ARSC Recognizes 10 Notable Recordings Entering Public Domain on Jan. 1, 2022.
EUGENE, Ore., Dec. 8, 2021 /PRNewswire/ — An estimated 400,000 sound recordings are about to enter the U.S. public domain, the first time an event like this has occurred in America’s long history of recorded sound. On January 1, 2022, all of them become legally available to the public for any type of use. Imported recordings will also be part of this Public Domain Day. Already free to use in their own countries, they had to wait for U.S. copyright law to catch up before they could be freely used here.

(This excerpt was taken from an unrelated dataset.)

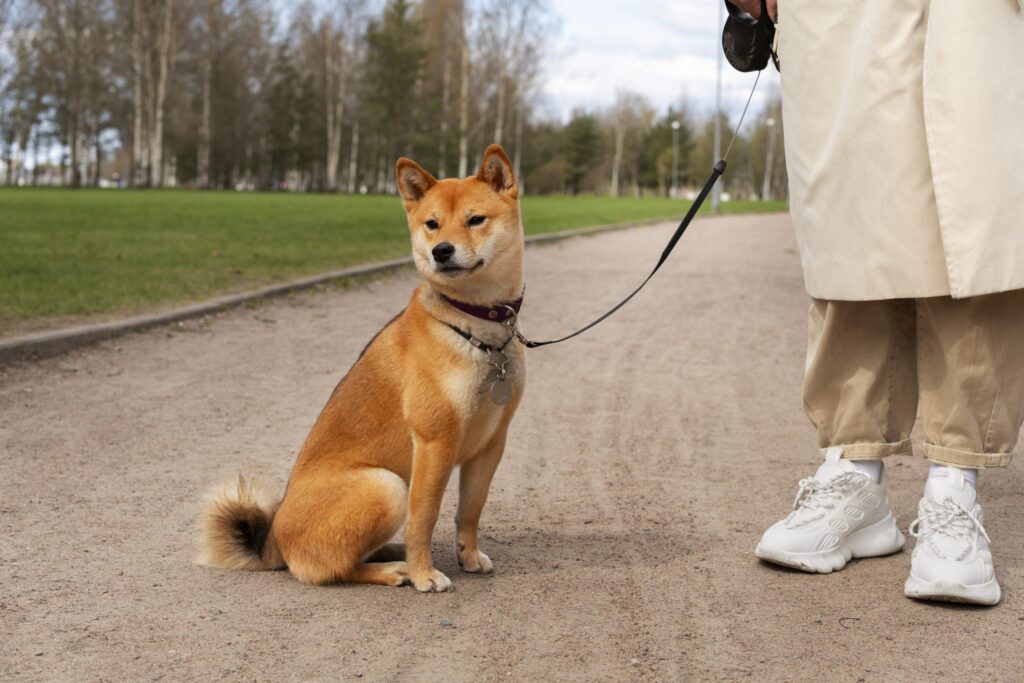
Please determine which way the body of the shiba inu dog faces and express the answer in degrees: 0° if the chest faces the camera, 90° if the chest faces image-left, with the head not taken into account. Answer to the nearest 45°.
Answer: approximately 315°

Because of the sheer number of recordings and the era they come from (recordings made before 1923), a panel of seven experts identified 60 recordings for the initial list and then members of ARSC were invited to vote on which 10 they felt best represented the age.

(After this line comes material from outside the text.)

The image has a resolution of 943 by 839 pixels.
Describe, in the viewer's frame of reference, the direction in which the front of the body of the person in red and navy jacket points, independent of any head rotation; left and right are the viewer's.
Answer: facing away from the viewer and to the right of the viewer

Old as they may be, these recordings document in surprisingly good sound the first beginnings of jazz, the blues, vaudeville, early pro- and anti-war hit songs, and some of the greatest classical artists ever to have lived. They also include historically important spoken sound recordings of the people who battled for and against passage of the 19th Amendment to the U.S Constitution, and prohibition too.
Discover the 10 most notable recordings at www.arsc-audio.org/publicdomainpre23.html. Click the link and then click on the title of the recording you want to hear. You’re ready to listen. All 60 of the recordings the experts considered are here. Hungry for more? ARSC members added another 23 recordings. A holiday feast for the ears.
ARSC membership represents knowledgeable experts on every aspect of recorded sound. We are a nonprofit dedicated to the preservation and study of sound recordings, in all genres of music and speech, in all formats, and from all periods. ARSC is unique in bringing together private individuals and institutional professionals. We welcome everyone with a serious interest in recorded sound.
Please note: Some recordings of this period may contain offensive language and stereotypes. The views and historical characterizations on the list of chosen recordings express the opinions of those members who submitted candidates, and do not necessarily represent the views of ARSC.